No More Making Excuses

Learning to stop making excuses and start taking consistent action is how we create anything in our lives. If there is anything we want that we haven’t achieved yet, it’s only because we haven’t taken the consistent action to get it.

So how do we become more consistent? How do we take the action to make our ideals and dreams become, not what we talk about, but what we actually do?

This episode is all about how to get better at being consistent and show up for yourself no matter what. I give you four tools to help you become more consistent with anything in your life: act in the present, examine your thoughts, make a decision, and create a small container. Applying these tools will allow you to create the life you want through powerful, consistent action.

How To Stop Making Excuses

Consistency is the key to getting the life we really want. Here are four tools that can help you stop making excuses and increase your consistency:

#1 Put Off Your Excuses and Act in the Present

Our brain wants to conserve energy and avoid discomfort by pushing all our work to the future. Consistency is created in the present. And the more willing you are to consistently experience discomfort or put forth effort in the present moment and override that lower brain, the more ability you will have to create the life you want.

Apply Russell Brunson’s manana principle:

  • Ask yourself, What action am I putting off to the future?
  • What am I worrying about now?
  • Then flip these two so that you are acting now and worrying later.

#2 Examine Your Thoughts and Excuses

Our brain likes to creating limiting beliefs so that it won’t have to do hard things. Start by noticing the current thoughts you have about yourself and your ability to be consistent in the way you want.

Look at your thoughts about what you want to do in your life. And see what they are creating and really evaluate if they are serving you. Ask yourself:

  • What do you believe about your ability to be consistent?
  • What do you believe about your ability to show up for yourself?
  • What are the beliefs that are getting in the way?
  • Do you have a belief that is making it easy to be inconsistent?

Just notice how big a role your thought play in your success at being consistent.

#3 Make a Decision (Not an Excuse)

There is so much power in making a decision about who you want to be and how you want to show up without entertaining a negotiation with your brain every time.

Make a decision instead of an excuse. If you decide what you’re doing to do and no excuse is going to stop you, then your brain will figure out a way to get it done.

And this is really powerful to know. It really is up to you and the decisions you make. Your brain will do what you want it to do if you don’t allow the excuses.
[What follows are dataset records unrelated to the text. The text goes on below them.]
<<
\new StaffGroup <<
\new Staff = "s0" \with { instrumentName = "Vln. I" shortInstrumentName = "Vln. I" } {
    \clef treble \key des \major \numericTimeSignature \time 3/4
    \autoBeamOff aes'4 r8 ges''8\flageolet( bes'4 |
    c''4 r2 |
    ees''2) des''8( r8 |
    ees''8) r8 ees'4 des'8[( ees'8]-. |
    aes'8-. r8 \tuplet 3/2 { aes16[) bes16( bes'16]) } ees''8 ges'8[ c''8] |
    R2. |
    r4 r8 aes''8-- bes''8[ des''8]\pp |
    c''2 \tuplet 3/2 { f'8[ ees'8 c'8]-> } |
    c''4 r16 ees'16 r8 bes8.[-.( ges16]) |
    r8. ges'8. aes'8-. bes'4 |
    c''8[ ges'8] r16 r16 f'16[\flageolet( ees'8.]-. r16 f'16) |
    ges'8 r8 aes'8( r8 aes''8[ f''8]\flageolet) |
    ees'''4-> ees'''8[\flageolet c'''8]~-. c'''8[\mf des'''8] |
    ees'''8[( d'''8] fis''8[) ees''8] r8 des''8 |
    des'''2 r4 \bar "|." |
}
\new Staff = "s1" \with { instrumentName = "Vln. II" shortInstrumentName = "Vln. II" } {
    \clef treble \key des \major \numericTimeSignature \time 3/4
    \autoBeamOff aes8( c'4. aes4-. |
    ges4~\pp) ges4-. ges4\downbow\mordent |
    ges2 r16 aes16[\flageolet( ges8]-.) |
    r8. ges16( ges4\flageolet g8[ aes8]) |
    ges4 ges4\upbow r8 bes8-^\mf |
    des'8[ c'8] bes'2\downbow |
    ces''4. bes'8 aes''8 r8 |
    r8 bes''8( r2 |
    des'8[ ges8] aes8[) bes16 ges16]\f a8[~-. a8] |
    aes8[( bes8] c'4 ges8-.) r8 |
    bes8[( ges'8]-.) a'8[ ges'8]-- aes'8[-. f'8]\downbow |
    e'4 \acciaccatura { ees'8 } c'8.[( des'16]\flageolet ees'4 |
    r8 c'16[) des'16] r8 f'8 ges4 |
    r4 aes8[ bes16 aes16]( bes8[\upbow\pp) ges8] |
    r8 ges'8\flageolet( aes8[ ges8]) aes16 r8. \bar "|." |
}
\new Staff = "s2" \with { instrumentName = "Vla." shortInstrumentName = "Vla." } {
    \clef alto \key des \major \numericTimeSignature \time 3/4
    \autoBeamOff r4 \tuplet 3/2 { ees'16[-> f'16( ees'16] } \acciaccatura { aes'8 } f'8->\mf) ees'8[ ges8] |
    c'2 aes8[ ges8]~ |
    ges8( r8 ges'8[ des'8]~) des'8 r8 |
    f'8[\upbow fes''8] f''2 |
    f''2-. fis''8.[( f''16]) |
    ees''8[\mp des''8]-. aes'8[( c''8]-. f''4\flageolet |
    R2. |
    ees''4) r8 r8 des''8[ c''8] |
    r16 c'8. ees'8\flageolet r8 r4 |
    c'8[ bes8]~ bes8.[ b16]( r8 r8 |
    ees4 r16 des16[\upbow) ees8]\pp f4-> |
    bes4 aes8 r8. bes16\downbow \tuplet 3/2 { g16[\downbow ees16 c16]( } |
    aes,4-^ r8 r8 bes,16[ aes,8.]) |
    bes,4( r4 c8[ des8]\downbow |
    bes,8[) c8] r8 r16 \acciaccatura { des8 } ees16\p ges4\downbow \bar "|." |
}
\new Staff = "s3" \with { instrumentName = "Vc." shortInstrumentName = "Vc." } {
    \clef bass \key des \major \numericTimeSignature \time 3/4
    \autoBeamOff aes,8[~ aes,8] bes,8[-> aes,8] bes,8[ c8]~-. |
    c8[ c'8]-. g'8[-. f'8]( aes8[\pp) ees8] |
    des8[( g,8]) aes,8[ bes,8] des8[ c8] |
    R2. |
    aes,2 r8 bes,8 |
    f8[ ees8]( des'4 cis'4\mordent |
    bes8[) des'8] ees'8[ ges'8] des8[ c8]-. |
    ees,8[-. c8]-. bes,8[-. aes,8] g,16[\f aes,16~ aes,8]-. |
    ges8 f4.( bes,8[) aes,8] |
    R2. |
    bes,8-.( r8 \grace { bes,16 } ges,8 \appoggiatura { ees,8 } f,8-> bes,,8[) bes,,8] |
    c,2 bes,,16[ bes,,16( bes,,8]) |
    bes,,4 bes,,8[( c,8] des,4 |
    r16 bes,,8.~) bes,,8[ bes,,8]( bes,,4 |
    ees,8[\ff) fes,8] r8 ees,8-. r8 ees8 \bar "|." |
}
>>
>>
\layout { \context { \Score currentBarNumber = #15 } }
#4 Create a Small Container

Having a goal is like creating a container for your dreams so that you can grab hold of them and move them from just an idea into the physical world.
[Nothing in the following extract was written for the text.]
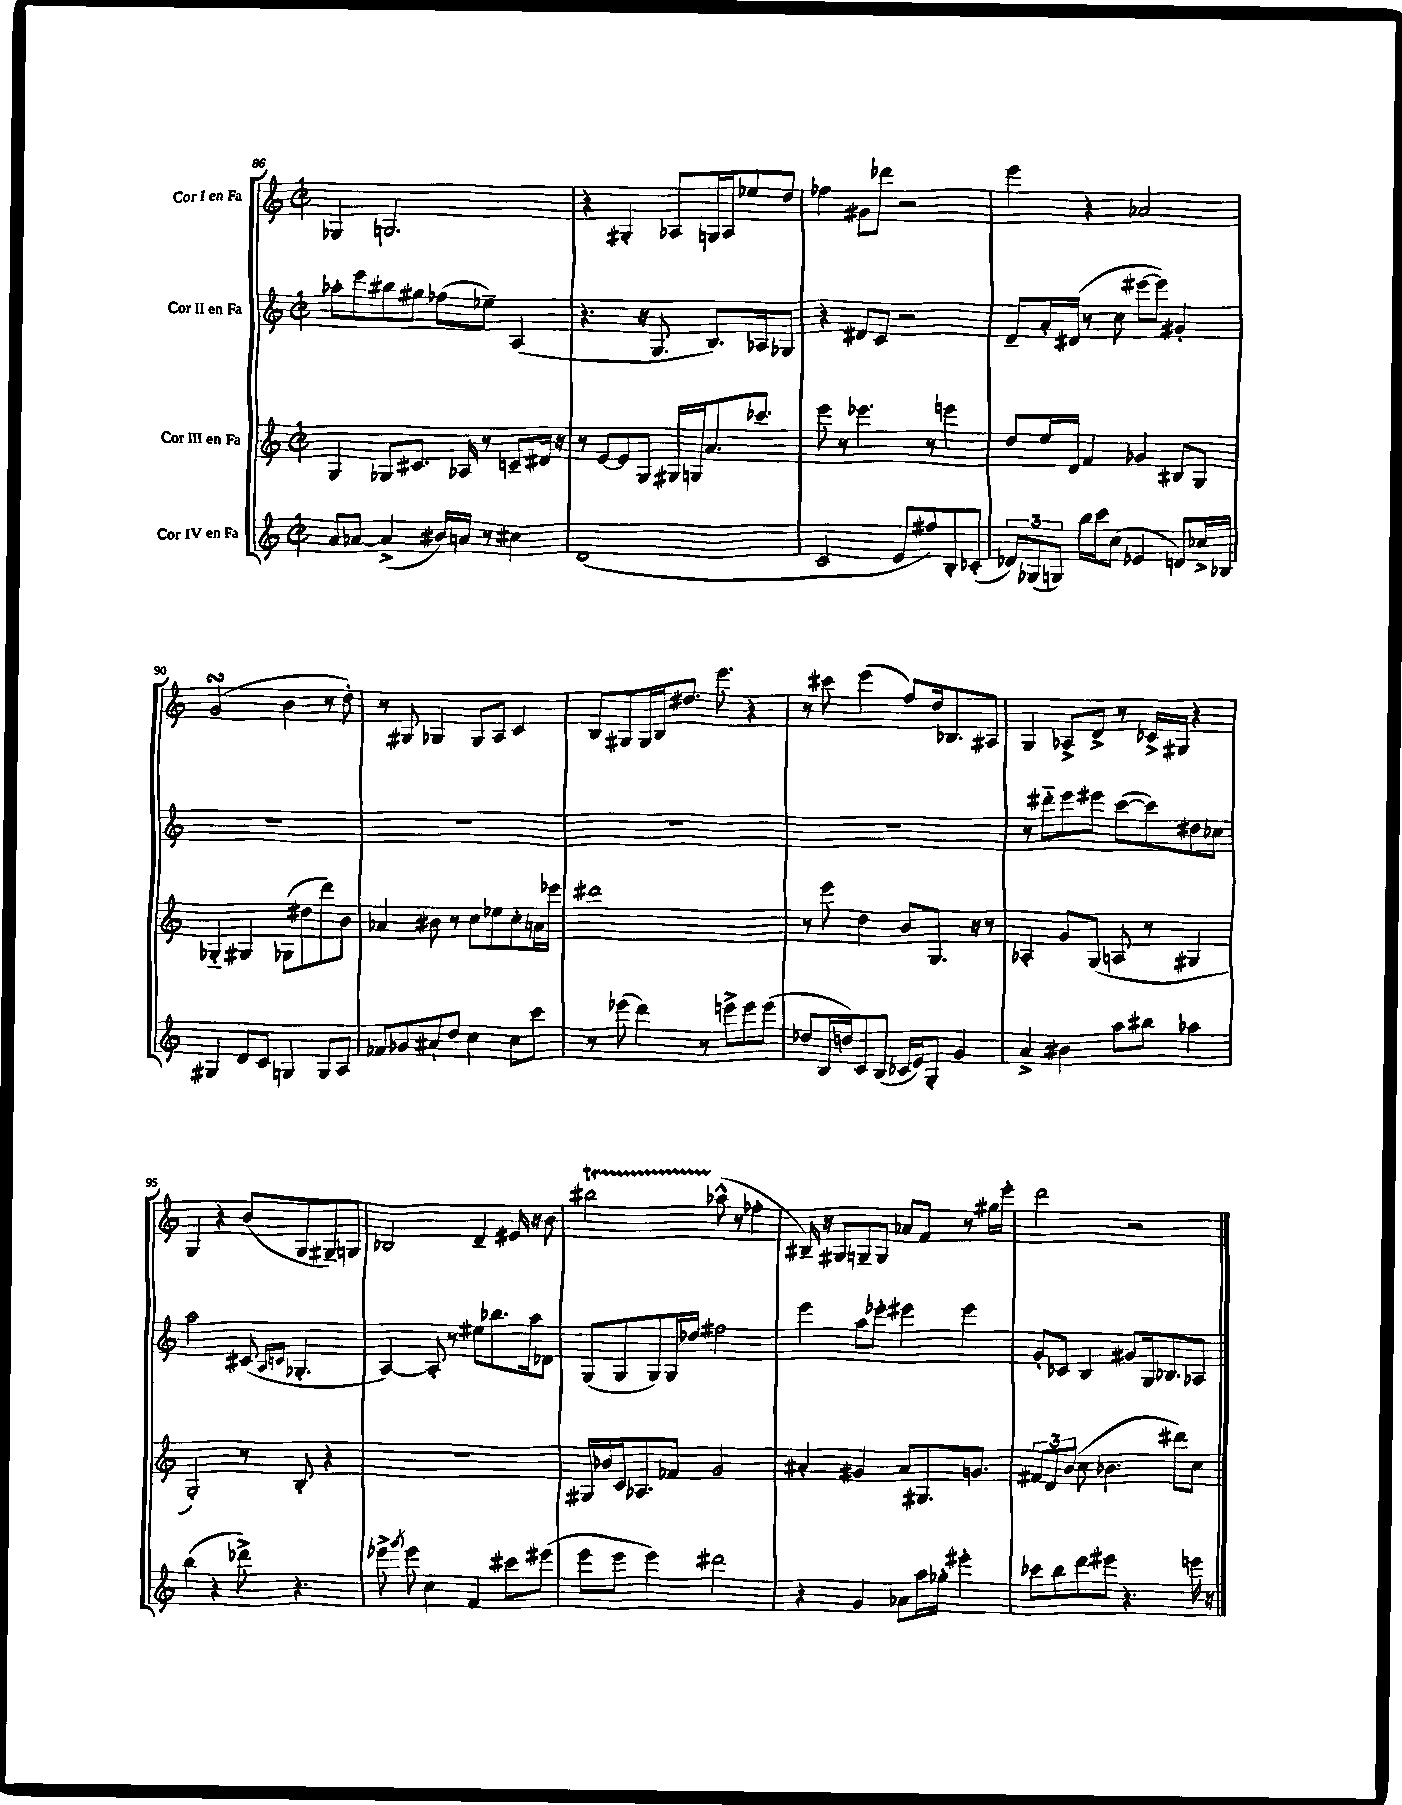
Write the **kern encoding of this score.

The smaller my container, the more urgent the goal becomes. So I like to set 90 day goals to kind of give me a vision for where I am going, but I find what’s even more useful for me is to set 30 day or monthly goals from there. A month is such a small container that it brings me up close and personal with my goal. It makes it urgent. We are now down to days. And I want to create something with a matter of days.

This makes me act rather than just think about acting. In many ways the container makes me set my fears aside. It makes me act.

Daily Exercise for your goals:

  1. Write your goal at the top of the page. Then ask, “On a scale from 1-10, how committed am I to my goal?”
  2. Then ask yourself, “Why.”
    And write down all the thoughts that come up. Just write them down until your brain runs out of reasons
  3. And then ask the third question: “If I was 10/10 committed to reaching my goal what would I be thinking?”

And then, after a few days of asking these three questions, I change the questions by simply changing one word. I change “committed” to “confident” and I do the same exercise for the rest of the month.

And then next month you set a new goal and start over.